Phil Thompson uses his column to bemoan the standard of refereeing in Liverpool’s European Cup exit against CSKA Sofia, claiming they were robbed. Down to the Semi-Final stage, Thompson predicts that the final will be between Aston Villa and Bayern Munich,

There is a full page feature on club football in the USA.

There is a poster of Pat Jennings for a series called “World Cup Stars To Watch”. Jennings was rumoured to be attracting attention from clubs in North America. Not content with heading to Spain that summer, Jennings was also looking at trying to play in the 1986 World Cup.

In Scotland, the Scottish Cup is also at the Semi-Final stage, with both games being previewed. Danny McGrain’s column discusses a recent 5-0 win for Celtic against Rangers, but it wasn’t their Ibrox rivals they faced, it was a Hong Kong team with the same name, during a mid season break for Celtic.

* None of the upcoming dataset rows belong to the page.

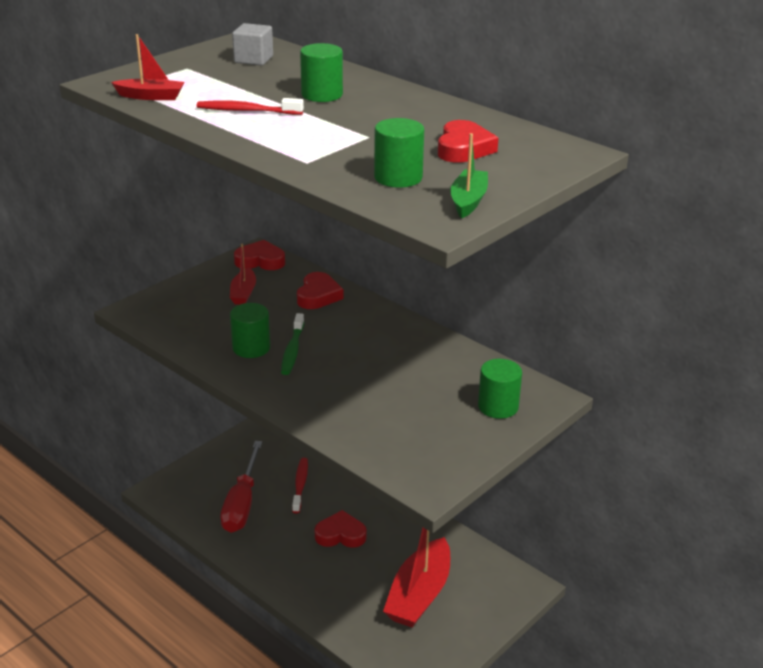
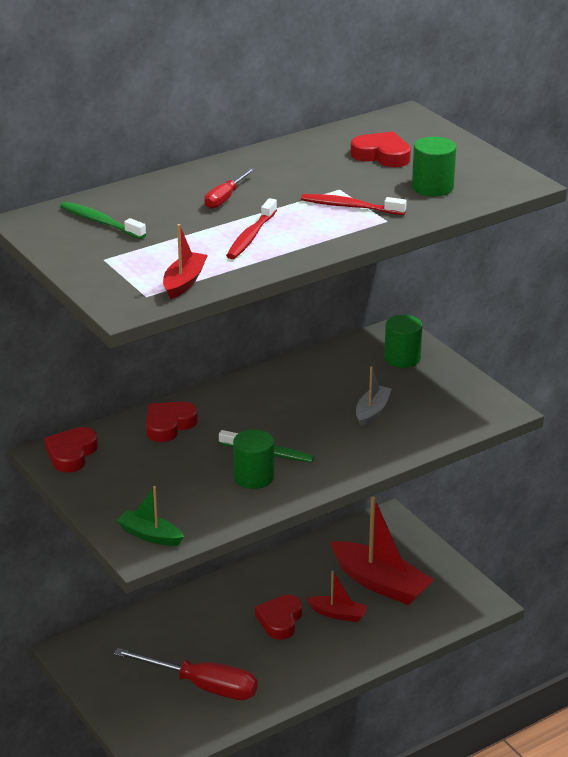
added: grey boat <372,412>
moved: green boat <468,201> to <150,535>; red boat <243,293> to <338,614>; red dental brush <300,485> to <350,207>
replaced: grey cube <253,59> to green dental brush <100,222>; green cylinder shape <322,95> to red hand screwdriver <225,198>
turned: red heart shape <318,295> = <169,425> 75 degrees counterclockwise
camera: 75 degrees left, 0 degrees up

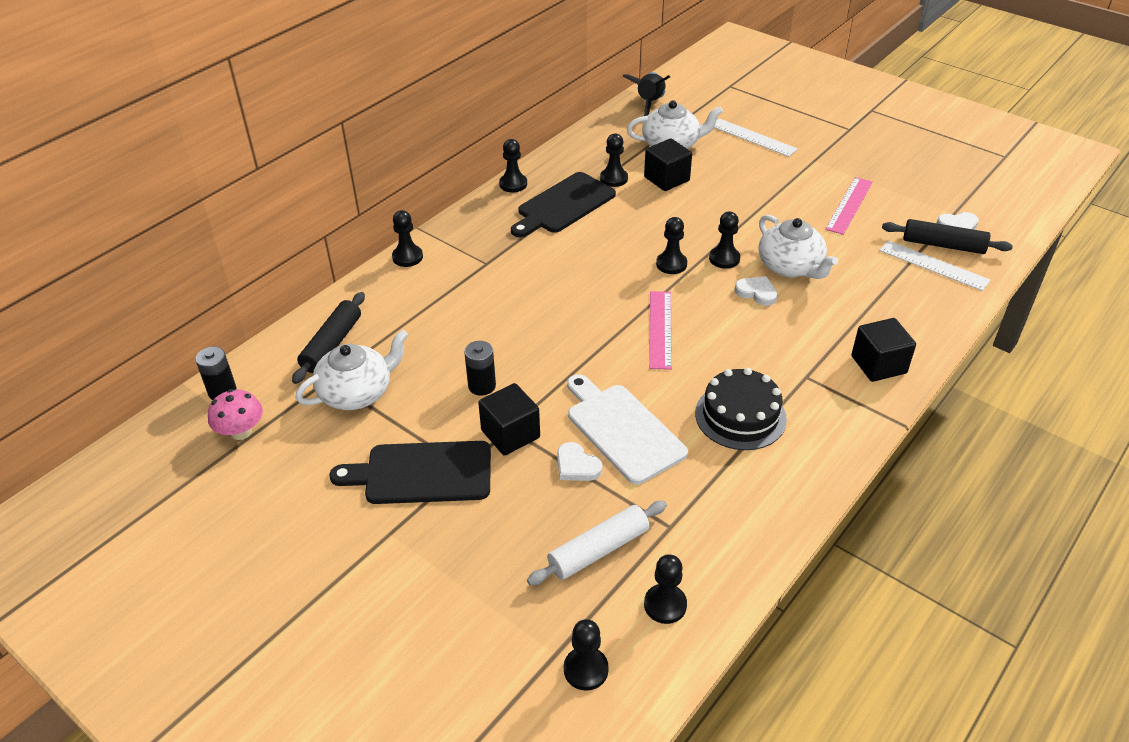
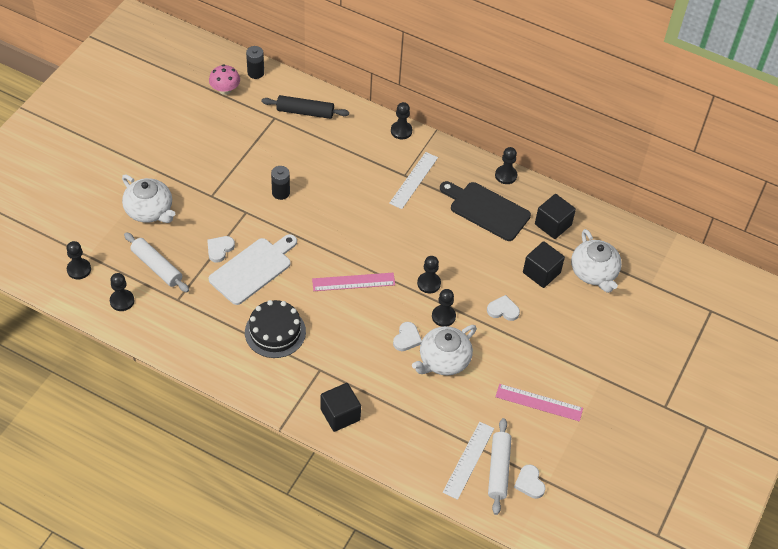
removed: black spaceship <649,103>; black chess pawn <614,178>; black bread board <422,473>
added: white heart shape <503,310>
moved: white ruler <753,137> to <413,180>; white china teapot <357,392> to <149,210>; black cube <510,434> to <553,225>
recoloured: black dough roller <943,245> to white dough roller <498,469>
camera: 75 degrees right, 10 degrees up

Staying in Scotland, one of those Semi-Finalists, Forfar Athletic get previewed. Airdrie have tried a novel way to improve morale, by getting a comedian, Hector Nicol to entertain his team before matches. Nicol’s humour was described by Shoot as “Making Billy Connolly look like a choirboy”

With the World Cup approaching, Cameroon get a double page feature, with an interview with Francois Doumbe Lea and a profile of their manager, Branko Zutic.

Manchester City manager John Bond uses his column to clarify rumours about his son Kevin’s future, stating that he was staying at Maine Road.

In adverts, there is an advert for Panini’s World Cup sticker book, which is going to be free in Shoot in the coming weeks.

Going to the World Cup is Jim McLean, as part of Scotland’s backroom team. He combine that with his role as Dundee United manager, and Director at Tannadice, a role he has recently accepted.

1981-1982 was the first season of 3 points for a win in England, and Ray Wilkins uses his column to declare it a success, though admitting he’s not a fan of it.

In international news, El Salvador will only be taking 18 players to the World Cup due to costs, while Felix Magath faces a race against time to be fit for the World Cup due to injury, with the story accompanied by a picture of him being visited in hospital by Horst Hrubesch, Ernst Happel and Gunter Netzer.

In adverts, you could buy pyjamas in the colours of your favourite team’s kit – as long as you supported England, Northern Ireland or Argentina. There were also various club team options not pictured.

Gary Shaw uses his column to describe the European Cup Semi-Final draw against Anderlecht as “Ideal” as it avoided a trip behind the Iron Curtain (CSKA Sofia) and the favourites (Bayern Munich)

Shaw also comments on team-mate Allan Evans getting a Scotland recall, stating that playing against Dynamo Kiev in the previous round could be helpful for Scotland’s group game against the Soviet Union, as most of their squad is made up of Dynamo players.

He signs off by wishing Tottenham Hotspur good luck in their European Cup Winners Cup Semi-Final against Barcelona.

Villa and Spurs ties are previewed from the Spanish and Belgian viewpoints, with West Ham’s Francois Van Der Elst stating that the winners of Aston Villa v Anderlecht will go on to win the trophy.

The magazine ends with an interview with Martin Buchan, who states he is not planning to leave Manchester United, despite losing the captaincy.